O viúvo, Marcelo, tem memória da sua amada, o filho tem memória da mãe, o avô tem memória do neto, mas e quem tem memória de Marcelo? Uma mulher que sonhava em ser respeitada, um garoto que sonha com tubarões, um senhor que sonha em ter seu filho e neto juntos em paz e um “refugiado” que sonhava em encontrar os registros da sua mãe. Os elementos lúdicos do filme deixam toda a aura maior, com um ar que auxilia todo esse mistério e essa construção mais lenta. Existe um trabalho minucioso de toda a mise-en-scene, principalmente da direção de arte com seus cenários, maquiagem e figurinos, da direção de fotografia e da trilha sonora, em manter um tom quase que espiritual nas passagens, como se tudo fosse colorido e brilhante nessas passagens que o diretor quer impor uma mensagem, como na cena de abertura no posto de gasolina, e um tom mais sério e robusto em momentos que a realidade bate mais forte, como nos planos durante a entrevista de Marcelo e a cena do jantar. 

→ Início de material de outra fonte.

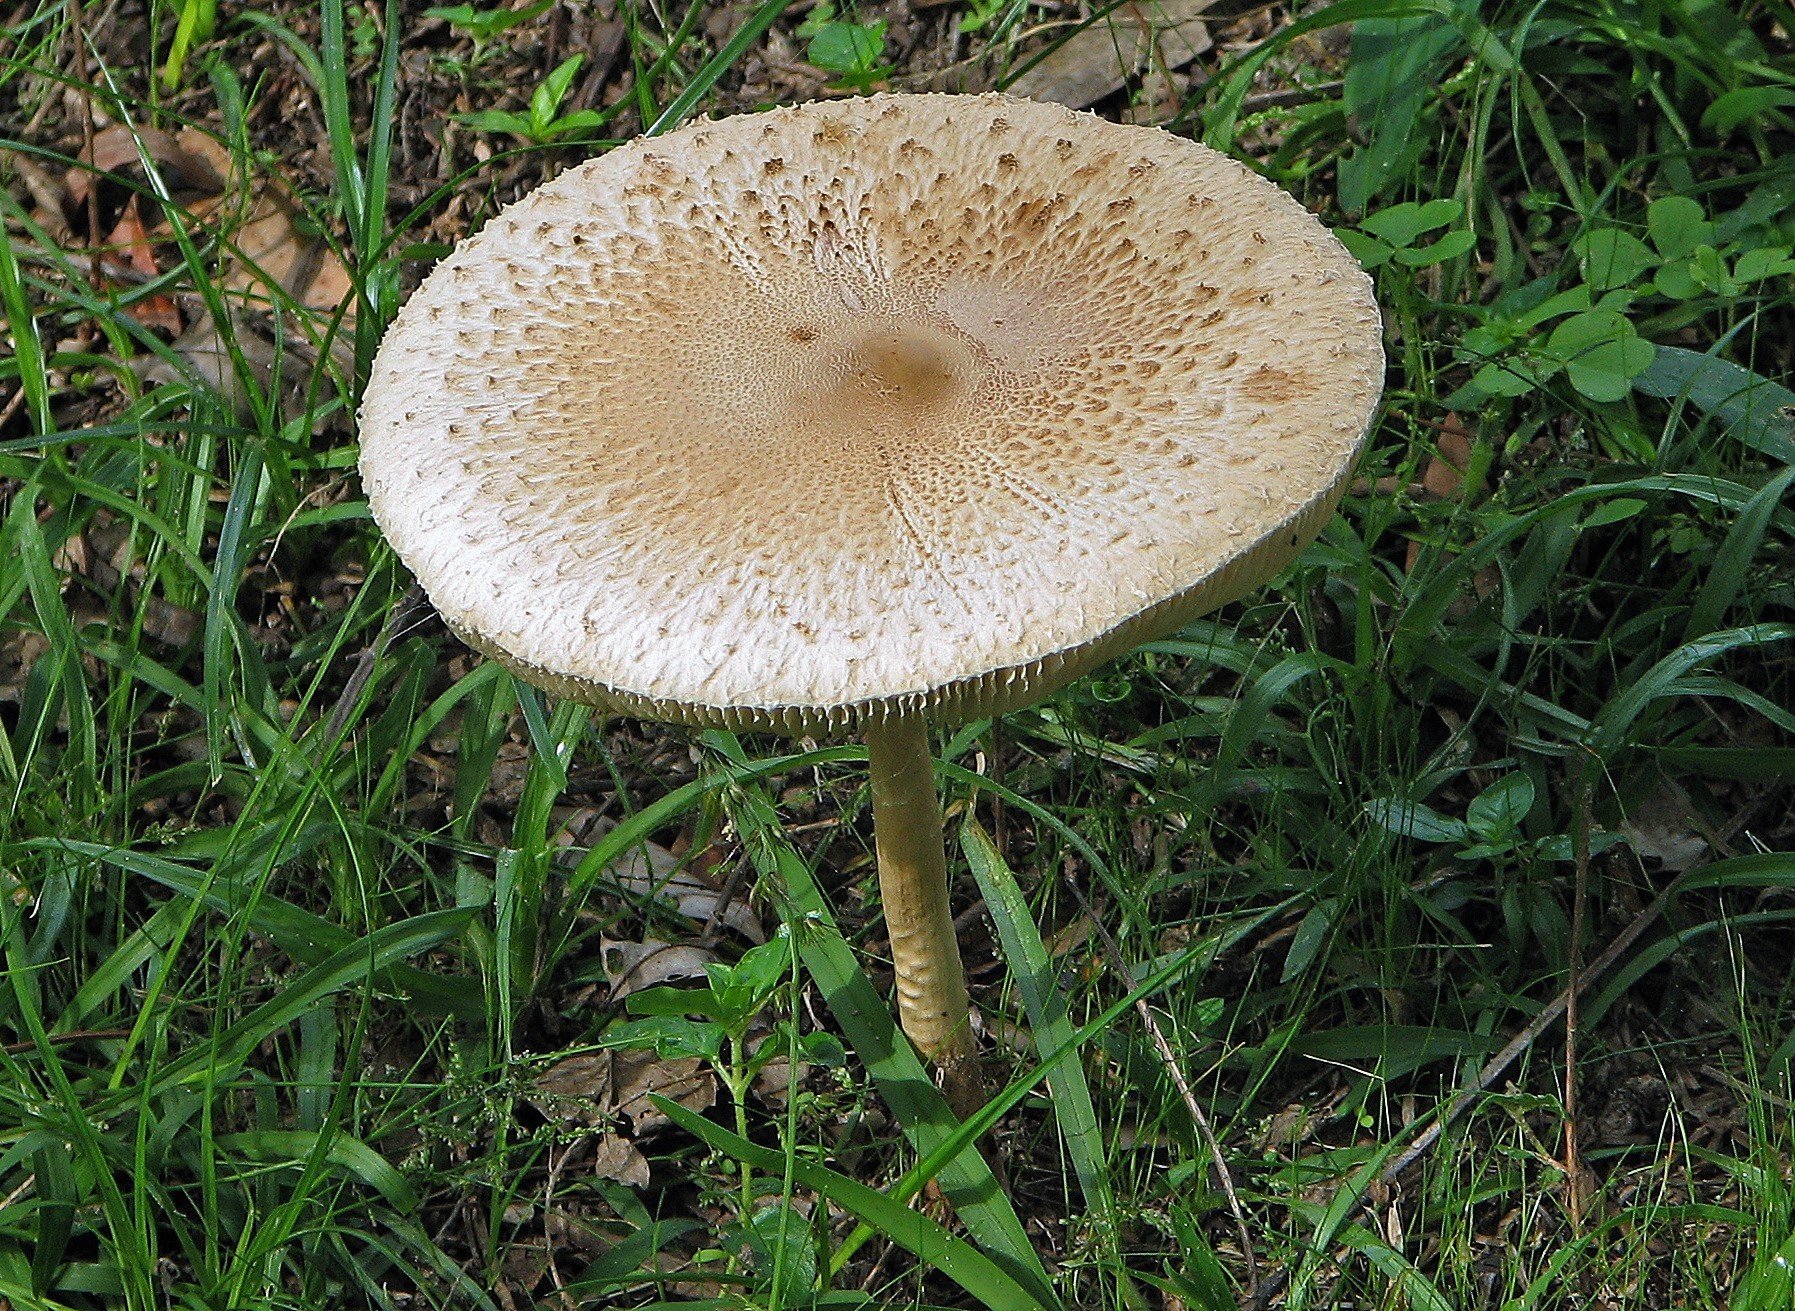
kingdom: Fungi
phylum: Basidiomycota
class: Agaricomycetes
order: Agaricales
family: Agaricaceae
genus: Chlorophyllum
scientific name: Chlorophyllum molybdites
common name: False parasol
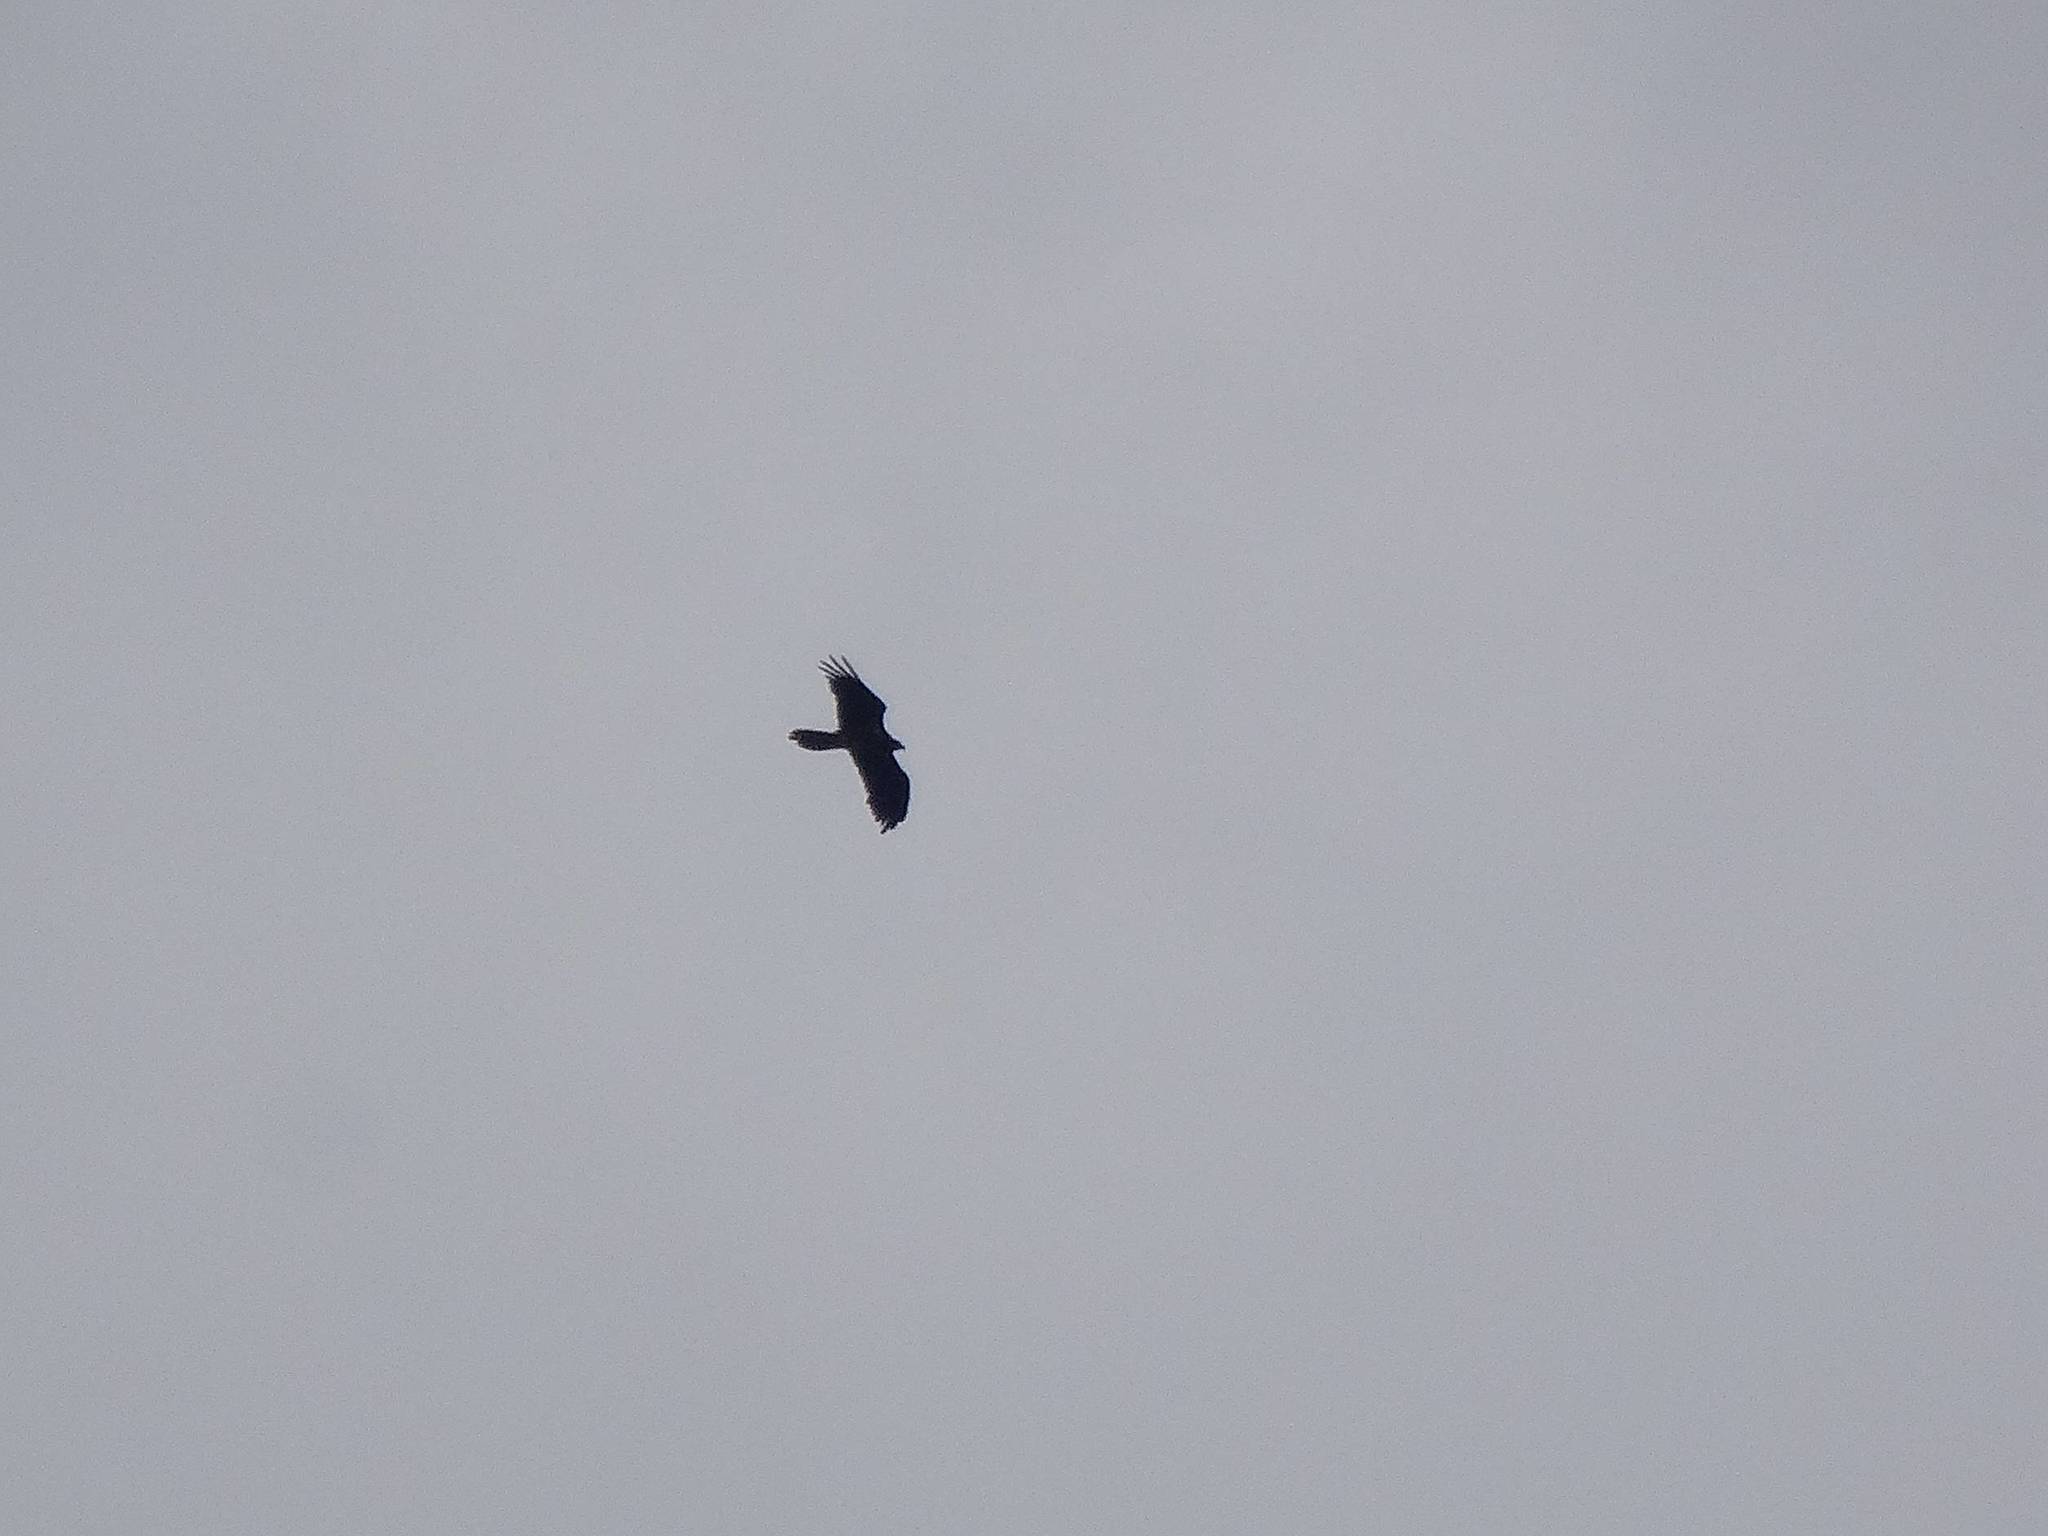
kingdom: Animalia
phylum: Chordata
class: Aves
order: Accipitriformes
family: Accipitridae
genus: Gypaetus
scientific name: Gypaetus barbatus
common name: Bearded vulture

No mesmo sentido, o desenvolvimento dos personagens acaba passando por um processo similar. Gosto de pensar bastante em duas figuras do filme: o filho de Marcelo e Dona Sebastiana, interpretada por Tânia Maria. Esta é responsável pelos momentos mais leves do filme, mesmo que o ambiente, o prédio onde os refugiados se abrigam, exista por um contexto sombrio. O seu monólogo é um ponto crucial para falar sobre como aquelas pessoas e suas vidas agora já se encontram em um lugar diferente, com cada ser ali tentando encontrar um sonho, uma memória, um desejo para se agarrar. Por outro lado, seja desde pequeno ou nas cenas como adulto no último ato, o filho acaba sendo uma representação digna dessa transição entre esses desejos e a realidade que eles se encontravam. Como diz o personagem no final, “quando mais novo, eu era louco para assistir o filme ‘Tubarão’, tinha sonhos e pesadelos com tubarões sempre (…), depois que assisti o filme, nunca mais sonhei com aquilo.” Da mesma forma que, pouco antes, ele relata não ter nenhuma lembrança do seu pai Marcelo, como se seus sonhos, realmente, tivessem se encontrado com a vida real e entendido que aquela realidade era dura. Diante disso, afinal, o seu pesadelo ofuscou sua memória?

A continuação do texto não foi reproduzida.